━━ Extracted material ━━

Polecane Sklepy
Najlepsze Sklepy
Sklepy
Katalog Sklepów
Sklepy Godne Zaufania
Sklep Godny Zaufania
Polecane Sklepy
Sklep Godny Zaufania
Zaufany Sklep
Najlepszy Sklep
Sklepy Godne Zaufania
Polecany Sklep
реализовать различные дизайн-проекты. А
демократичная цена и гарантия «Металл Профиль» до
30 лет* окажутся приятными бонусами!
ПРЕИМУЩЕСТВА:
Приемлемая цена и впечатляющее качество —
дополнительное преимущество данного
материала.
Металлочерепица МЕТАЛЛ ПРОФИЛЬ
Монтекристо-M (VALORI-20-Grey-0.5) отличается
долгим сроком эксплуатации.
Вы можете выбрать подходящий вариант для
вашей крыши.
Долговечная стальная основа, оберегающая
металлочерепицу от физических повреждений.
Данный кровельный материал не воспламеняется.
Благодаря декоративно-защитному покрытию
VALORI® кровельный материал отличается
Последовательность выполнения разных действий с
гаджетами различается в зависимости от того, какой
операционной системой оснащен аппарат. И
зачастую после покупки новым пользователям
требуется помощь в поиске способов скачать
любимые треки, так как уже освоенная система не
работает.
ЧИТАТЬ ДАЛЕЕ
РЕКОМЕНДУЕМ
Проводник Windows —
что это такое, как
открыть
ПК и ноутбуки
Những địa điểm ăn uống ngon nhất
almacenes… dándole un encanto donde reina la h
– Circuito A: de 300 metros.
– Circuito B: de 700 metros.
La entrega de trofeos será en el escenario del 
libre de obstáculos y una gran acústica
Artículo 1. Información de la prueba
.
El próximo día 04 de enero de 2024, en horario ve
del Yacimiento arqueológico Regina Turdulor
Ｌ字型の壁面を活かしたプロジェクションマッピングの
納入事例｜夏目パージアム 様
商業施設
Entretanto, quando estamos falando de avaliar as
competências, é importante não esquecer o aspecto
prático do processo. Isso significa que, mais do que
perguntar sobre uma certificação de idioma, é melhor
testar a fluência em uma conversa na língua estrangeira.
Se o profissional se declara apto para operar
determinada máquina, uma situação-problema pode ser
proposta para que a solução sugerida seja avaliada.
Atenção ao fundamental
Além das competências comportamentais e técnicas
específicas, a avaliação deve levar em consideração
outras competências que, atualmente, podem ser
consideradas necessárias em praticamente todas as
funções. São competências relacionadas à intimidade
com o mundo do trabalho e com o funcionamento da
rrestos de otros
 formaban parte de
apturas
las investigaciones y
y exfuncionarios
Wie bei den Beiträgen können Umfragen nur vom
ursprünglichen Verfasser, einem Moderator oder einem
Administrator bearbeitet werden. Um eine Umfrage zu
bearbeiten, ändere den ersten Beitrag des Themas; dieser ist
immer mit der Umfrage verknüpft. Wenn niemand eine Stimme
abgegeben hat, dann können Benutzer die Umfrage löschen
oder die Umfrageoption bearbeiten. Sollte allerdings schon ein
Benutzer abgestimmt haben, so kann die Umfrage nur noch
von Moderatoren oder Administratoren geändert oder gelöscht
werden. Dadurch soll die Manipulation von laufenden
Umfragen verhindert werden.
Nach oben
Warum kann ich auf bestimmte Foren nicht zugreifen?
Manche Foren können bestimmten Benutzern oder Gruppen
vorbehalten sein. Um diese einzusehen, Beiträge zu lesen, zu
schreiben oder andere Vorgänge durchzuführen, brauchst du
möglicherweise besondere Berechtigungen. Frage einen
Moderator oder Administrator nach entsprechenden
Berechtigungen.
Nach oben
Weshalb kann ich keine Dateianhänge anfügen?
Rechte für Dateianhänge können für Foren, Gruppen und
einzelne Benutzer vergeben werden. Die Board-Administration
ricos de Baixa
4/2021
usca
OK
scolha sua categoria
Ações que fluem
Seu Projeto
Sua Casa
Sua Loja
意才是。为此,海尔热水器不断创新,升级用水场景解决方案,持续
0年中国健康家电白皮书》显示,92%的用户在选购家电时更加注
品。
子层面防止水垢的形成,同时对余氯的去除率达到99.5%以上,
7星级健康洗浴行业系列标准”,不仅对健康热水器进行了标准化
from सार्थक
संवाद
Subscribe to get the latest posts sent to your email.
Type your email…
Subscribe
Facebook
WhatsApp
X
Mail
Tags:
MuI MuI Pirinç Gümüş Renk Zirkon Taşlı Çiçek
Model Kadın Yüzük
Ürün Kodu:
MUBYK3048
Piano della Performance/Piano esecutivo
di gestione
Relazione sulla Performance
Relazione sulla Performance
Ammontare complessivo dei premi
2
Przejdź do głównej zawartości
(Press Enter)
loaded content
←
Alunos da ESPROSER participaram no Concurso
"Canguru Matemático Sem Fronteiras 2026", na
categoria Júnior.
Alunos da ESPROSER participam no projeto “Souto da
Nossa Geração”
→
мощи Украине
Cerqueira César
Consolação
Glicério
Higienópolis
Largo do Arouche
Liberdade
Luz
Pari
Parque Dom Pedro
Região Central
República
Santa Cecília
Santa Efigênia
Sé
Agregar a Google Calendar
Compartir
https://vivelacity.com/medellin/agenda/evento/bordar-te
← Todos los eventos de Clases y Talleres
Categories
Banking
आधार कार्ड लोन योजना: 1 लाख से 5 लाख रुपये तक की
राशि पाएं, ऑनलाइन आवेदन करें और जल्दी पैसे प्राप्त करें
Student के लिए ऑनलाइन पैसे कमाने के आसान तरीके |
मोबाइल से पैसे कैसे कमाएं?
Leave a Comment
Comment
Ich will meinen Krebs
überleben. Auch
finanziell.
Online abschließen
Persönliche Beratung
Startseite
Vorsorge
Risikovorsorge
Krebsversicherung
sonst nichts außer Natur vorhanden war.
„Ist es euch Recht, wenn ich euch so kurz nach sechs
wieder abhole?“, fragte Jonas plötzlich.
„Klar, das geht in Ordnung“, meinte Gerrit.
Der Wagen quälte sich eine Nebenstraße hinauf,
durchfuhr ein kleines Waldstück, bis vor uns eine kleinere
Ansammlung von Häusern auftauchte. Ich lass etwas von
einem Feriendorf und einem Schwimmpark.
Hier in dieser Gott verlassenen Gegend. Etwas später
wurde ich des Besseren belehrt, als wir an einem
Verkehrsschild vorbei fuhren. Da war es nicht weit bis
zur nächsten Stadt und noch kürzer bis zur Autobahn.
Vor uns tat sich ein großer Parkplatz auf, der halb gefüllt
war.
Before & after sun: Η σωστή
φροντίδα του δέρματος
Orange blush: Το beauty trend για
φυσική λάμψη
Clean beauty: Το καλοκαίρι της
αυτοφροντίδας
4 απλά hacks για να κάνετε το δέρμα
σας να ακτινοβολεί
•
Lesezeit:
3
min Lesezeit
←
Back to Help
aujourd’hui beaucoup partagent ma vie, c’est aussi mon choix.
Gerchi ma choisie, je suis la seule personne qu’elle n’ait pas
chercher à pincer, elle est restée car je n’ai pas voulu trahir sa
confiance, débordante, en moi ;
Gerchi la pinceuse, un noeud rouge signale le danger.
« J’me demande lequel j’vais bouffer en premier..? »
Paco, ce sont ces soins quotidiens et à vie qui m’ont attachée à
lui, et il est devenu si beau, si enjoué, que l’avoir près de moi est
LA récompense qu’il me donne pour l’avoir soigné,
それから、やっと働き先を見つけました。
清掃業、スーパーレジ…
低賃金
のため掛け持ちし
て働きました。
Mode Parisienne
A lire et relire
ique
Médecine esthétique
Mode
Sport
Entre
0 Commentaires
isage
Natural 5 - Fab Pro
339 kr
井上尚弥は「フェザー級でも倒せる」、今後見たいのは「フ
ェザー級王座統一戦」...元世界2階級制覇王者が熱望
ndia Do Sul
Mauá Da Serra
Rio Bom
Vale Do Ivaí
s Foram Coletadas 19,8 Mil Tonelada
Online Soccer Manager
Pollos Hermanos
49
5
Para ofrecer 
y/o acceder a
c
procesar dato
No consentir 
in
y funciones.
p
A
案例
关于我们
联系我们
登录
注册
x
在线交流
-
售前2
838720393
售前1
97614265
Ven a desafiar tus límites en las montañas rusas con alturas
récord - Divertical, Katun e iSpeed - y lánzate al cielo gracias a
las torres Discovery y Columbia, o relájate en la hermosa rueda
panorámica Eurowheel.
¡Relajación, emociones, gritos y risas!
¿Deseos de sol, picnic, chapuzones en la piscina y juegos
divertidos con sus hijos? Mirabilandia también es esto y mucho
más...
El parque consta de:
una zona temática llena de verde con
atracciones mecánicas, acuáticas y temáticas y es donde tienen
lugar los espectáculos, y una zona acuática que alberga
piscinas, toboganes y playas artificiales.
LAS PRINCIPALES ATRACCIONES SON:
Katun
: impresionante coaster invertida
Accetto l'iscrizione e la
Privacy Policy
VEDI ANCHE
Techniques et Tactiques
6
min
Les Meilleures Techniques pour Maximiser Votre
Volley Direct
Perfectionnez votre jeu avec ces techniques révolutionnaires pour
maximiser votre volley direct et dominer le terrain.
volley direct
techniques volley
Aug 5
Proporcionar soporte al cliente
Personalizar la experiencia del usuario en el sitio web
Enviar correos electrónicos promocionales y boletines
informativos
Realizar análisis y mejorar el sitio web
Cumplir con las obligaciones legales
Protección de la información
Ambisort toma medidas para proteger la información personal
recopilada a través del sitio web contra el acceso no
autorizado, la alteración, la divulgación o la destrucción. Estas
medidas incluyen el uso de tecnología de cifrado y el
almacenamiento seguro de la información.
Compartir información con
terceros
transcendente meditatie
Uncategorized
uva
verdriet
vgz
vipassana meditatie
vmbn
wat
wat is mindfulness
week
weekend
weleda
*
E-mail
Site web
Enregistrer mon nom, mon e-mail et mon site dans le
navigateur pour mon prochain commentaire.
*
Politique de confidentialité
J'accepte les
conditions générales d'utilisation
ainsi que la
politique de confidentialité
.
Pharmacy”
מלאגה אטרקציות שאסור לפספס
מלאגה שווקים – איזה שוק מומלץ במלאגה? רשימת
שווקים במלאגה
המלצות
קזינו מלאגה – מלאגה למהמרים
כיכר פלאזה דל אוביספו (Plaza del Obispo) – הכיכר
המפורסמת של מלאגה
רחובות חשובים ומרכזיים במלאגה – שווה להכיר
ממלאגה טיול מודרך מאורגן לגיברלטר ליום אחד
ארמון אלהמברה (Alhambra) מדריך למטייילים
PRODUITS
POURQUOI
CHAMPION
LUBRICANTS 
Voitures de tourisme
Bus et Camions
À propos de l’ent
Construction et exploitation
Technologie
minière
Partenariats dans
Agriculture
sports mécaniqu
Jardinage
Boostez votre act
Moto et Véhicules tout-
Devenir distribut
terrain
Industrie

━━━

To do - Reproduce the material word for word, from its first line through the line containing "Последовательность выполнения разных", including both of those lines.

Problem solution -
Polecane Sklepy
Najlepsze Sklepy
Sklepy
Katalog Sklepów
Sklepy Godne Zaufania
Sklep Godny Zaufania
Polecane Sklepy
Sklep Godny Zaufania
Zaufany Sklep
Najlepszy Sklep
Sklepy Godne Zaufania
Polecany Sklep
реализовать различные дизайн-проекты. А
демократичная цена и гарантия «Металл Профиль» до
30 лет* окажутся приятными бонусами!
ПРЕИМУЩЕСТВА:
Приемлемая цена и впечатляющее качество —
дополнительное преимущество данного
материала.
Металлочерепица МЕТАЛЛ ПРОФИЛЬ
Монтекристо-M (VALORI-20-Grey-0.5) отличается
долгим сроком эксплуатации.
Вы можете выбрать подходящий вариант для
вашей крыши.
Долговечная стальная основа, оберегающая
металлочерепицу от физических повреждений.
Данный кровельный материал не воспламеняется.
Благодаря декоративно-защитному покрытию
VALORI® кровельный материал отличается
Последовательность выполнения разных действий с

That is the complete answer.